There are several ways we can lump the low cost items. The first way is to lump them by type. For example, we might have a single line of "Bricks" and the total cost for all the bricks In this case we won't show a unit cost or quantity since the overall total will be the sum of a number of all the different kinds of bricks. Another way to group the items would be by major component of the project. For example, we might have a single item of "Gear Train" which consists of all the gears and axles that are involved, and their overall cost. Usually the type of project will guide you on which format to use In any case, with enough summarizing, you should be able to get the overall project cost onto a single slide. However, you should be ready to present the detailed costs if the management wants to see them.

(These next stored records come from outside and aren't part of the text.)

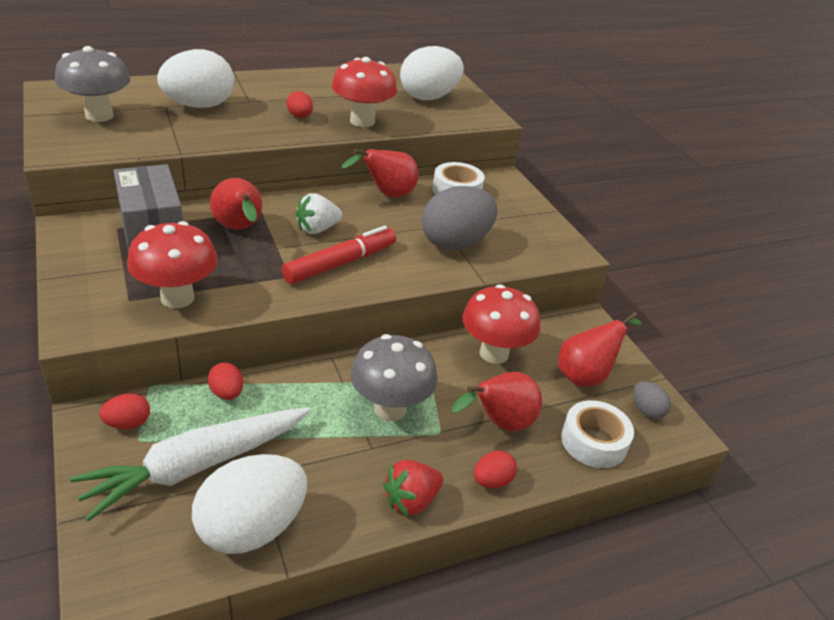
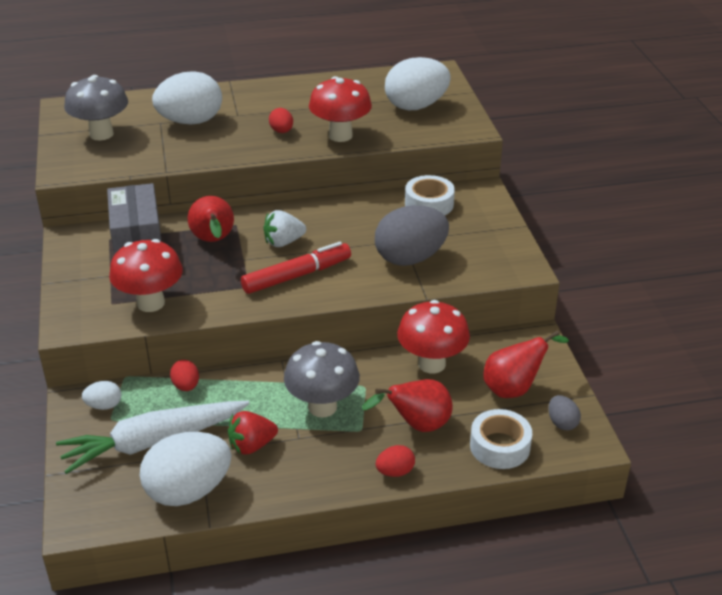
camera: 15 degrees right, 0 degrees up
(128, 423) = (104, 405): red egg -> white egg
(386, 195) = (358, 208): red pear -> none
(411, 500) = (321, 481): red strawberry -> red strawberry (251, 445)

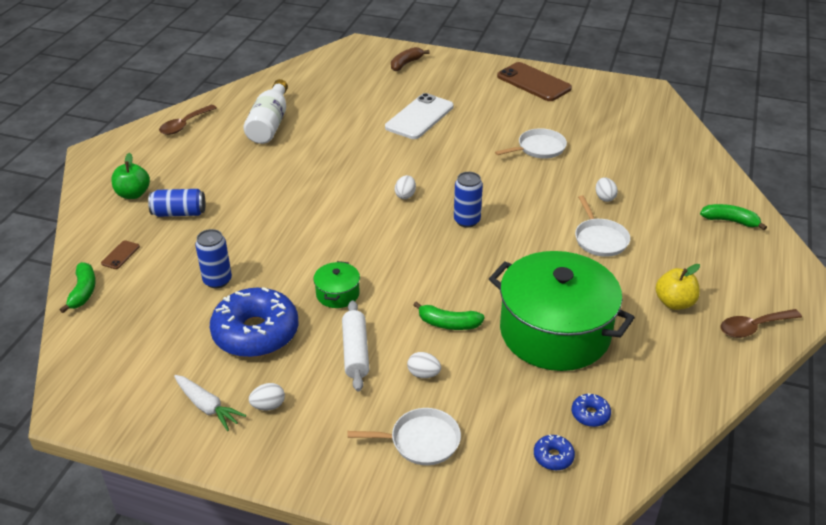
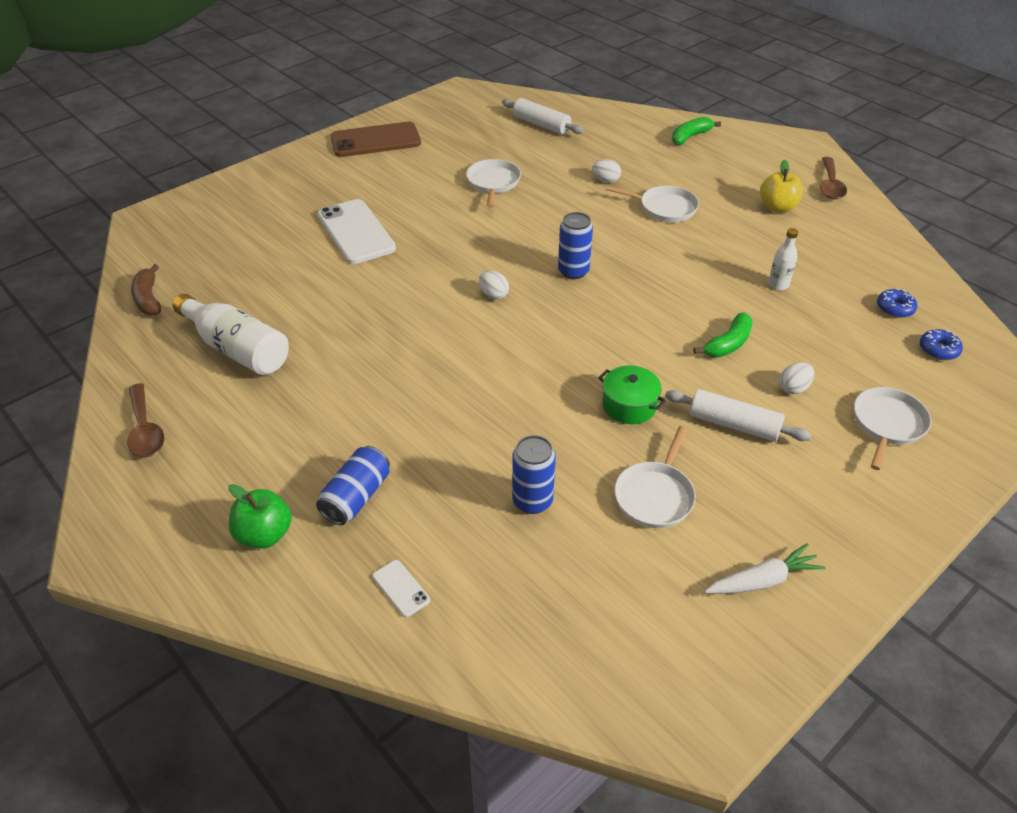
camera: 60 degrees left, 5 degrees up
(83, 292) = (455, 655): green banana -> none
(120, 255) = (401, 588): brown phone -> white phone
(256, 333) = (655, 496): blue donut -> white pan
(268, 406) = (786, 524): white egg -> none
(406, 64) = (235, 201): brown banana -> brown banana (148, 299)
(555, 332) = (778, 285): green pot -> white bottle
(647, 141) = (541, 125): none -> white rolling pin

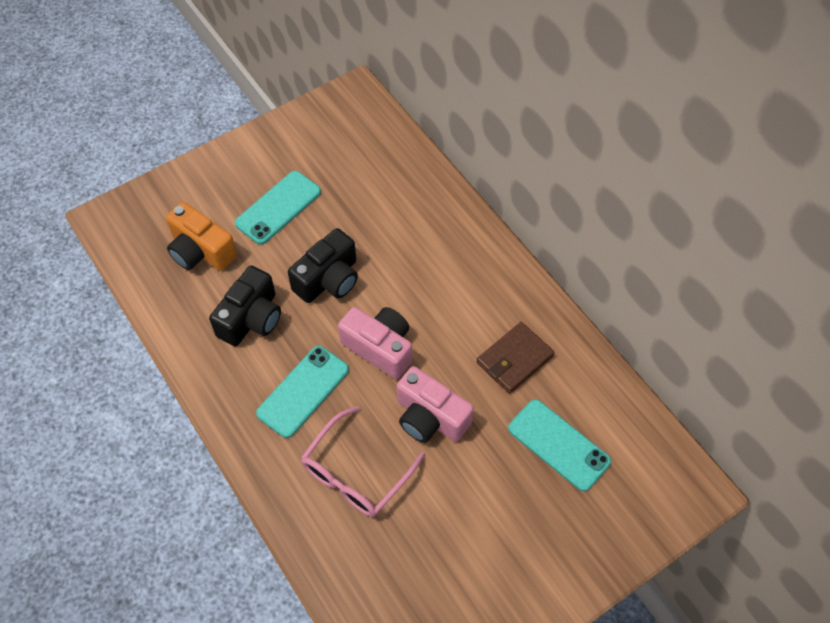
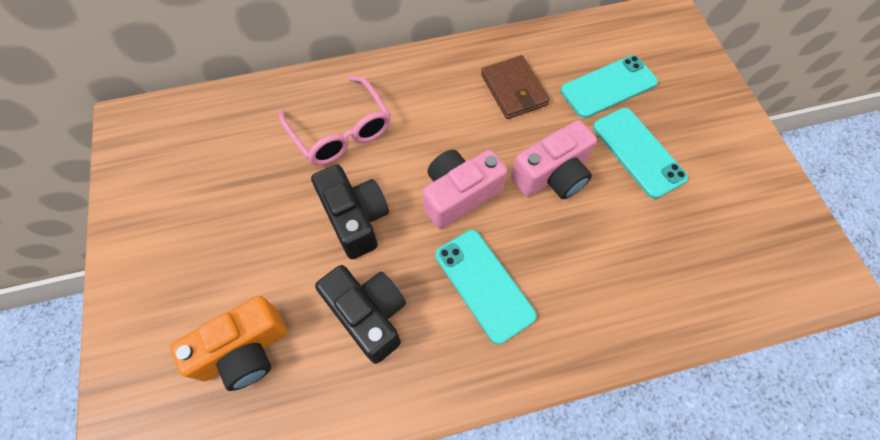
camera: 70 degrees left, 5 degrees up
(278, 207) = (232, 243): turquoise phone -> turquoise phone (638, 152)
(356, 473) = (595, 260): pink glasses -> pink glasses (341, 131)

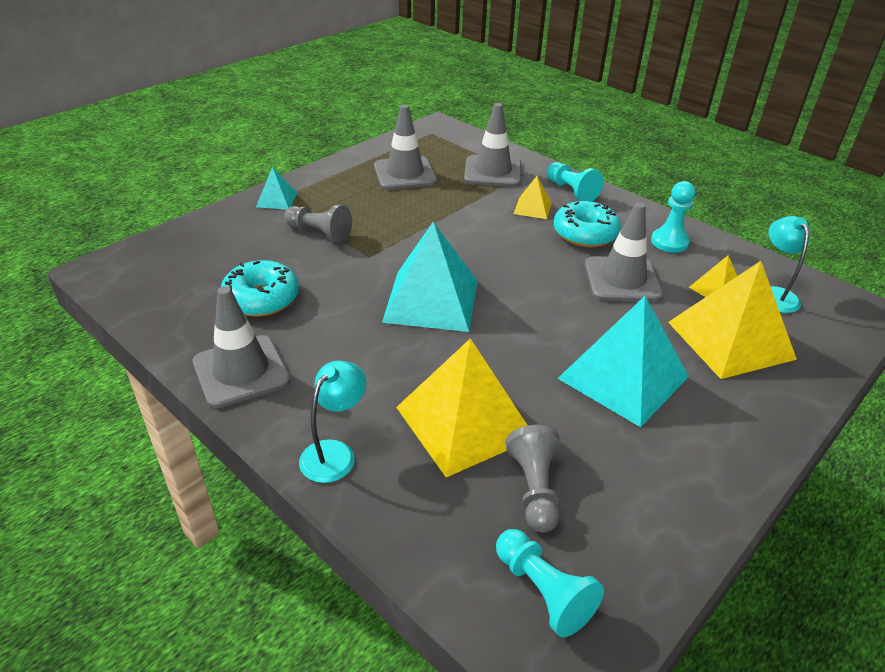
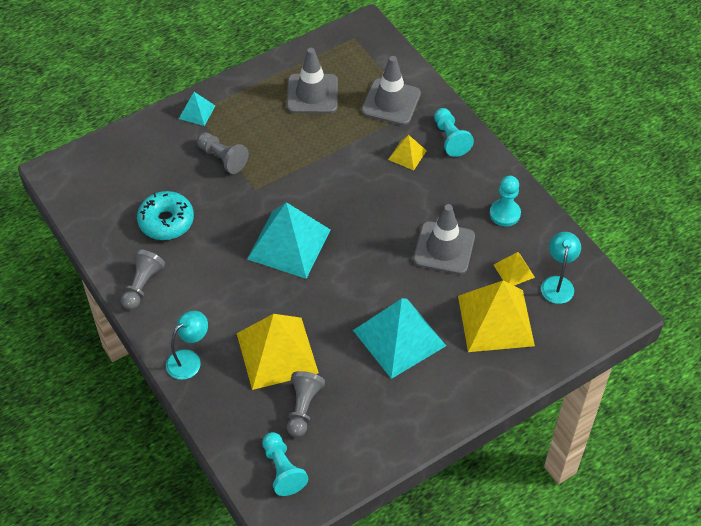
camera: 15 degrees right, 15 degrees up
(241, 371) = (142, 285): grey traffic cone -> grey pawn
(585, 234) = (438, 193): turquoise donut -> none

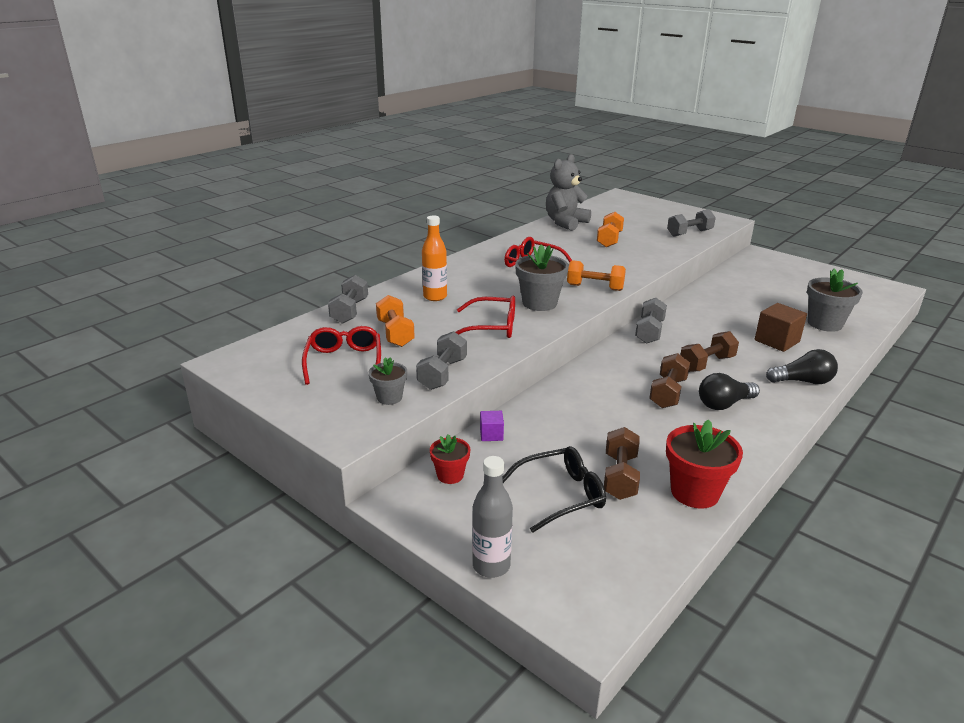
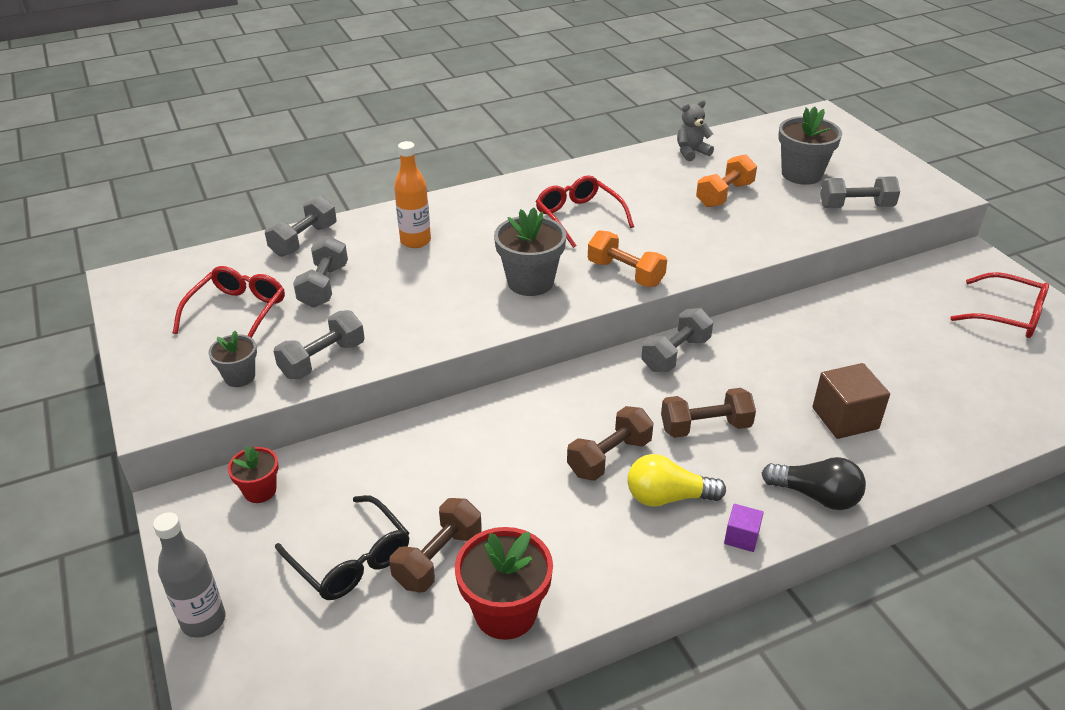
camera: 25 degrees right, 10 degrees up
(395, 333) = (324, 286): orange dumbbell -> grey dumbbell
(491, 327) = (438, 304): red glasses -> red glasses (1007, 315)
(491, 434) = (348, 451): purple cube -> purple cube (741, 537)
(560, 495) = (350, 559): black glasses -> black glasses turned 45 degrees clockwise
(565, 223) = (691, 152): grey teddy bear -> grey teddy bear, size x0.56
(724, 404) = (668, 497): black light bulb -> yellow light bulb
(824, 324) = (952, 408): grey flower pot -> grey flower pot (801, 174)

Another issue is the "unit of measure". In most circumstances, the default unit of measure will be "each", so it's not shown. Any different unit of measure (e.g. "pair" for socks, "dozen" for eggs) etc. would be shown in parentheses behind the item. Some companies like to show the unit of measure separately from the item. In this case the item will be in the first column and the unit of measure will be in the second column. The unit of measure for each line is usually shown, even when it's clear wheat the unit of measure is (i.e. "each").

Summary

This format is typical of the formats used in industry. It gives the audience a good idea of the cost information, and also gives them confidence that you have a good grasp of the cost data. As you gain confidence with this format you may want to improve upon it. This is only the beginning of an important topic.